These studies can be criticized for relying on what people say rather than what they actually do. Here, then, is another innovative piece of research that comes closer yet to measuring actual behavior. An attractive man or woman approached strangers of the opposite sex on a college campus and said, "I have been noticing you around campus. I find you very attractive." Then, they posed one of these three questions, selected for each subject at random: (1) "Would you go out with me tonight?" (2) "Would you come over to my apartment tonight?" (3) "Would you go to bed with me tonight?"

Of the
women
who were asked for a date, 50 percent agreed; of those asked to go to the man's apartment, 6 percent agreed; of those asked for sex, none agreed. Of the
men
who were asked for a date, approximately 50 percent said "yes" (the same as the proportion of women who had consented), whereas 69 percent agreed to go to the woman's apartment and no fewer than 75 percent agreed to go to bed with her that night! Interestingly, among the 25 percent who refused, a large number felt it necessary to explain, pointing to a previous engagement with a girlfriend and so forth.

As with other living things, both men and women are liable to suffer some costs associated with EPCs, such as increased risk of sexually transmitted diseases and other possible physical risks (notably being physically injured by the partner or--if one or both participants are already paired-- by one's own mate or the mate of the short-term partner). This latter tariff in particular is most likely to be paid by men. On the other hand, loss of reputation is a significant possible cost that falls most heavily on women: Although men can suffer if they develop a reputation of being promiscuous or unprincipled, the aura of being a Casanova or Don Juan also has its benefits, often enhancing social status among men and even, on occasion, making such a man more attractive to women.

**DATA RECORDS:**
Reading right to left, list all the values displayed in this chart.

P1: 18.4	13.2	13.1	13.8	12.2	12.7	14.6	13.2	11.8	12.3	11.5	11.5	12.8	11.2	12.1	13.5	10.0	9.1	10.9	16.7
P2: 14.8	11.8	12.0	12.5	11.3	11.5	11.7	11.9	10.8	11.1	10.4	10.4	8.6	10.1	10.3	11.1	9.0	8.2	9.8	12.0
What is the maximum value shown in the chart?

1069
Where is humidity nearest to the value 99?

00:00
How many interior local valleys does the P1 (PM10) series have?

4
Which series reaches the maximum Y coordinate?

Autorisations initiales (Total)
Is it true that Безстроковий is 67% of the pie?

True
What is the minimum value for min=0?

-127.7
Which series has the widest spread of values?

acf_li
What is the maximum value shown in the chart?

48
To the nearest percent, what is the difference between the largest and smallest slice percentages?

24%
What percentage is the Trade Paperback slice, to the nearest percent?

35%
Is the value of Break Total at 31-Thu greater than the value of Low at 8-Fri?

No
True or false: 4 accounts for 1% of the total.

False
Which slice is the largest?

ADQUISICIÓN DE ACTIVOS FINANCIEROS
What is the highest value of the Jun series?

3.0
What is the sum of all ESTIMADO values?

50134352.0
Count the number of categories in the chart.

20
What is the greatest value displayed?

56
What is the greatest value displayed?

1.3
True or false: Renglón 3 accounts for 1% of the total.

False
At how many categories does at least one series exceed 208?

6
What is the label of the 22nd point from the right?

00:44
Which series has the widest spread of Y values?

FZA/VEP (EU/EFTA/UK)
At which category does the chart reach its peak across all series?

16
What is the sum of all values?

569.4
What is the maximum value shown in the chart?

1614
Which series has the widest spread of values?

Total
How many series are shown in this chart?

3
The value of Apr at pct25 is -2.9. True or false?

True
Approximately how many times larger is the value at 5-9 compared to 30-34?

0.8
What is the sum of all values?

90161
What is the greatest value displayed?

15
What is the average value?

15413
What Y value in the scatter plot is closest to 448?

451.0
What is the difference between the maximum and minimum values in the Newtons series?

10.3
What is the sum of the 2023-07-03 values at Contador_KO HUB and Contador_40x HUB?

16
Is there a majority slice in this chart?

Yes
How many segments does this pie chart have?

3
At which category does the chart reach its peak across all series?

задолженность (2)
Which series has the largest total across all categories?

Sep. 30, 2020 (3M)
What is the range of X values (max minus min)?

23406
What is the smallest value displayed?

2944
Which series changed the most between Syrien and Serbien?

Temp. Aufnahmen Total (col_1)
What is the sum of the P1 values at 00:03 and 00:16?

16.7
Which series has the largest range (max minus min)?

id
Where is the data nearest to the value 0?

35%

**TRY IT:**
Decide whether each statement below agrees with the passage on the campus study. For each, answer yes or no and quote the words of the passage that decide it.
(a) The share of men who agreed to a date was about the same as the share of women who agreed to one.
(b) Some of the women who were asked to go to bed with the stranger agreed.
(c) Loss of reputation is a cost that falls most heavily on men.

**RESULT:**
(a) Yes: "approximately 50 percent said "yes" (the same as the proportion of women who had consented)"
(b) No: "of those asked for sex, none agreed."
(c) No: "loss of reputation is a significant possible cost that falls most heavily on women"